### What you have to do
Scan the entries below and tally the lines that include "POST". Return nothing but the tally.
------------------------
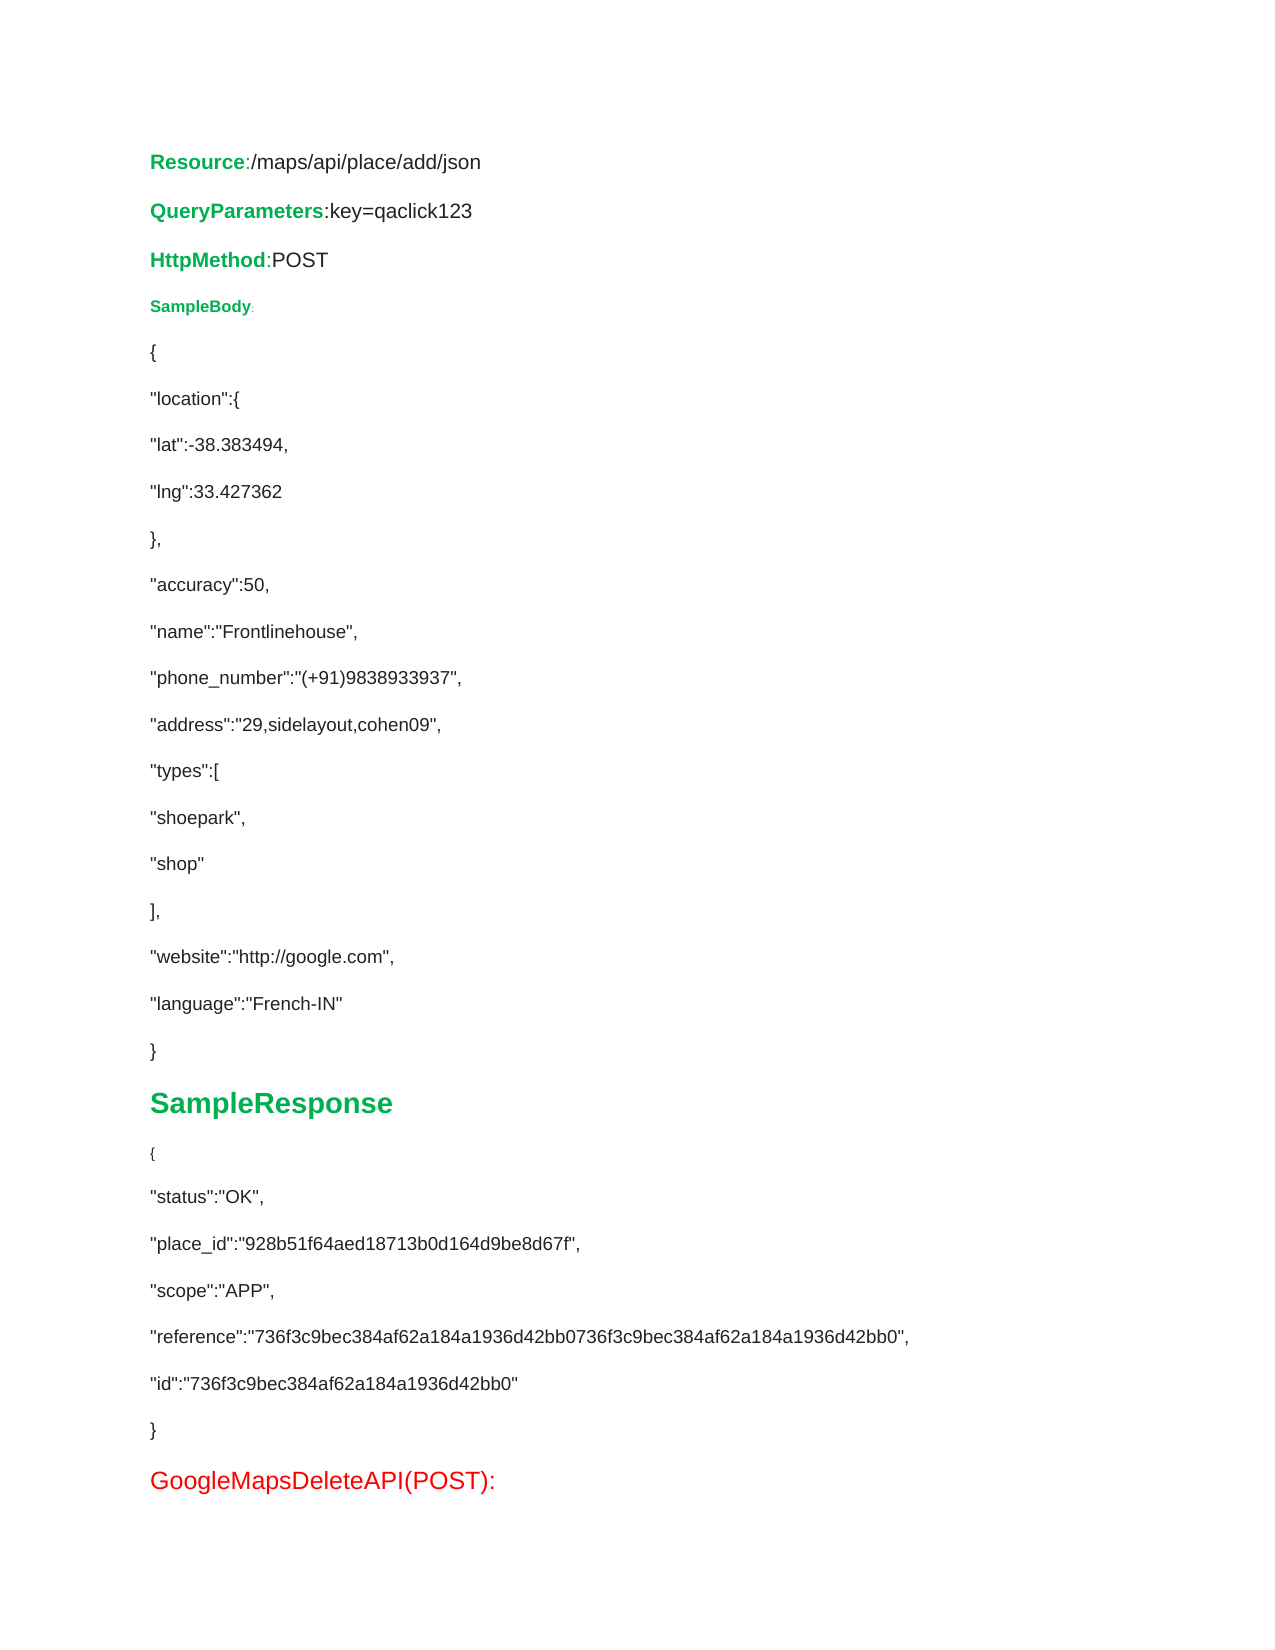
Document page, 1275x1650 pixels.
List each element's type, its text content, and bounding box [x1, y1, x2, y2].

text } [150, 1039, 1125, 1061]
text "scope":"APP", [150, 1279, 1125, 1301]
text { [150, 341, 1125, 363]
text "id":"736f3c9bec384af62a184a1936d42bb0" [150, 1373, 1125, 1394]
text "lat":-38.383494, [150, 434, 1125, 456]
text "accuracy":50, [150, 574, 1125, 595]
text GoogleMapsDeleteAPI(POST): [150, 1466, 1125, 1494]
text Resource:/maps/api/place/add/json [150, 150, 1125, 174]
text "shop" [150, 853, 1125, 875]
text "location":{ [150, 388, 1125, 409]
text "status":"OK", [150, 1186, 1125, 1208]
text "language":"French-IN" [150, 993, 1125, 1014]
text "phone_number":"(+91)9838933937", [150, 667, 1125, 688]
text "shoepark", [150, 807, 1125, 828]
text } [150, 1419, 1125, 1441]
text "place_id":"928b51f64aed18713b0d164d9be8d67f", [150, 1233, 1125, 1254]
text "lng":33.427362 [150, 481, 1125, 502]
text { [150, 1144, 1125, 1161]
text HttpMethod:POST [150, 248, 1125, 272]
text SampleBody: [150, 297, 1125, 316]
text "types":[ [150, 760, 1125, 782]
text ], [150, 900, 1125, 921]
text "name":"Frontlinehouse", [150, 620, 1125, 642]
text QueryParameters:key=qaclick123 [150, 199, 1125, 223]
text "website":"http://google.com", [150, 946, 1125, 968]
text "reference":"736f3c9bec384af62a184a1936d42bb0736f3c9bec384af62a184a1936d42bb0", [150, 1326, 1125, 1348]
text "address":"29,sidelayout,cohen09", [150, 713, 1125, 735]
text }, [150, 527, 1125, 549]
------------------------
### Response box
2